__EXERCISE__
Write out all of the entries exactly, please.

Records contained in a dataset
.....

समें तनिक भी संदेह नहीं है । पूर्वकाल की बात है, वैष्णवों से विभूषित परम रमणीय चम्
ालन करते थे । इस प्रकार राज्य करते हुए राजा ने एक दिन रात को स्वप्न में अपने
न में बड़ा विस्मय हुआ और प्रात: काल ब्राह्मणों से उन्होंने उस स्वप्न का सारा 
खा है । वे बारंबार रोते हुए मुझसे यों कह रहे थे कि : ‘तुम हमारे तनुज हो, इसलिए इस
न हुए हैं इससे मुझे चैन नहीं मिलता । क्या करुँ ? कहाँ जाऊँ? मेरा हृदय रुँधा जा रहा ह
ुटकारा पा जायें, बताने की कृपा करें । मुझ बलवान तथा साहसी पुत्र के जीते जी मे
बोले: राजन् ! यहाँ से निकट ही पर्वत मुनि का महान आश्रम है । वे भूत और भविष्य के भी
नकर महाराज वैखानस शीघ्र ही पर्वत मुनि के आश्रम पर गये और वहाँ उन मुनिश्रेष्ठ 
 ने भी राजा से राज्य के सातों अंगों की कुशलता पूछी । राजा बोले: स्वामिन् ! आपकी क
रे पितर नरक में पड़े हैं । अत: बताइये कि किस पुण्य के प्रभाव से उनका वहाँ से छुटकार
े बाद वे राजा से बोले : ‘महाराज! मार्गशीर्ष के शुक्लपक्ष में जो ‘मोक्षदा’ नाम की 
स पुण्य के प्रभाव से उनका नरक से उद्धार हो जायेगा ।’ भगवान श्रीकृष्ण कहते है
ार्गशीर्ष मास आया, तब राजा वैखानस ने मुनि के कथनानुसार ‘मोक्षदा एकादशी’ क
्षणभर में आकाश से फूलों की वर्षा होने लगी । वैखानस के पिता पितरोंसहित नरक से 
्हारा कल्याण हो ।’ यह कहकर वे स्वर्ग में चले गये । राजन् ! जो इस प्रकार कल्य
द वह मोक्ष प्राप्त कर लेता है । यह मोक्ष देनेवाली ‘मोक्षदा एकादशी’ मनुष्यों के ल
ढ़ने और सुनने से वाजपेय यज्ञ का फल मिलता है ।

.....

__YOUR SOLUTION__
समें तनिक भी संदेह नहीं है । पूर्वकाल की बात है, वैष्णवों से विभूषित परम रमणीय चम्
ालन करते थे । इस प्रकार राज्य करते हुए राजा ने एक दिन रात को स्वप्न में अपने
न में बड़ा विस्मय हुआ और प्रात: काल ब्राह्मणों से उन्होंने उस स्वप्न का सारा 
खा है । वे बारंबार रोते हुए मुझसे यों कह रहे थे कि : ‘तुम हमारे तनुज हो, इसलिए इस
न हुए हैं इससे मुझे चैन नहीं मिलता । क्या करुँ ? कहाँ जाऊँ? मेरा हृदय रुँधा जा रहा ह
ुटकारा पा जायें, बताने की कृपा करें । मुझ बलवान तथा साहसी पुत्र के जीते जी मे
बोले: राजन् ! यहाँ से निकट ही पर्वत मुनि का महान आश्रम है । वे भूत और भविष्य के भी
नकर महाराज वैखानस शीघ्र ही पर्वत मुनि के आश्रम पर गये और वहाँ उन मुनिश्रेष्ठ 
 ने भी राजा से राज्य के सातों अंगों की कुशलता पूछी । राजा बोले: स्वामिन् ! आपकी क
रे पितर नरक में पड़े हैं । अत: बताइये कि किस पुण्य के प्रभाव से उनका वहाँ से छुटकार
े बाद वे राजा से बोले : ‘महाराज! मार्गशीर्ष के शुक्लपक्ष में जो ‘मोक्षदा’ नाम की 
स पुण्य के प्रभाव से उनका नरक से उद्धार हो जायेगा ।’ भगवान श्रीकृष्ण कहते है
ार्गशीर्ष मास आया, तब राजा वैखानस ने मुनि के कथनानुसार ‘मोक्षदा एकादशी’ क
्षणभर में आकाश से फूलों की वर्षा होने लगी । वैखानस के पिता पितरोंसहित नरक से 
्हारा कल्याण हो ।’ यह कहकर वे स्वर्ग में चले गये । राजन् ! जो इस प्रकार कल्य
द वह मोक्ष प्राप्त कर लेता है । यह मोक्ष देनेवाली ‘मोक्षदा एकादशी’ मनुष्यों के ल
ढ़ने और सुनने से वाजपेय यज्ञ का फल मिलता है ।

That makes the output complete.